Since End Hunger In Calvert County began a little more than a year ago, schools in Calvert County have been major partners by participating in food drives.
Northern High School’s Key Club and boys soccer team recently joined in, coming together to donate $1,300 to End Hunger earlier this month.
Last September, the soccer team hosted its 14th Annual North Beach 5K Run and One-Mile Fun Walk, which draws more than 150 people each year, and decided to donate a portion of the proceeds to End Hunger, according to a release.
The Key Club donated everything raised during its 1st Annual Co-ed Student-Faculty Volleyball Tournament and had several members volunteer during the 2nd Annual End Hunger In Calvert County Bike Ride.
“The Northern High School Key Club is proud to serve others,” said JoAnne Weiland, the club’s faculty advisor, in the release.
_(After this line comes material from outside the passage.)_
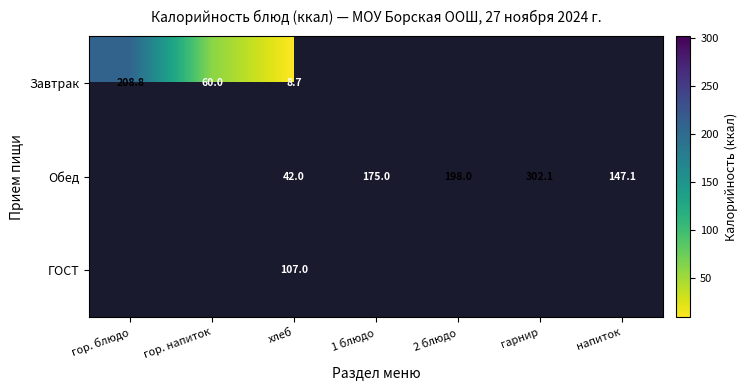

What is the difference between the Обед values at хлеб and гарнир?

260.1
The donation will go towards assisting local families and helping them reach self-sufficiency, EHCC Program Director Robin Brungard said. EHCC clients are working people who are unable to meet their basic needs without the help of food pantries or government assistance, she added.
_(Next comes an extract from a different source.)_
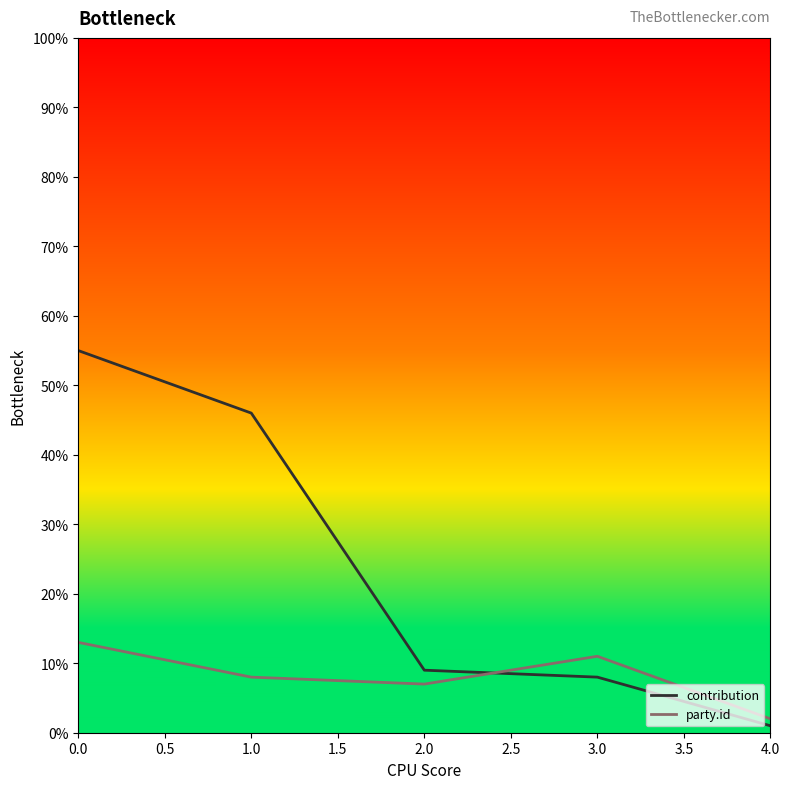

At 1.0, list the series in order from largest to smallest.

contribution, party.id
“The students in Northern’s Key Club and soccer team get it,” EHCC Chairman Rev. Robert P. Hahn said in the release. “They understand that many of the kids they sit in class with, walk down the hall with, and eat lunch in the cafeteria with, are the same people they have now reached out and helped. What they have done is the epitome of what End Hunger In Calvert County stands for neighbor helping neighbor.”
Brungard said that one of the biggest challenges EHCC had from its beginning was getting people to realize that poverty was a problem in Calvert, one of the nation’s wealthiest counties. More than a year later, awareness and donations are up, she said.
“And we can always use more,” Brungard added. “We have not received so many donations that we don’t know what to do with them.”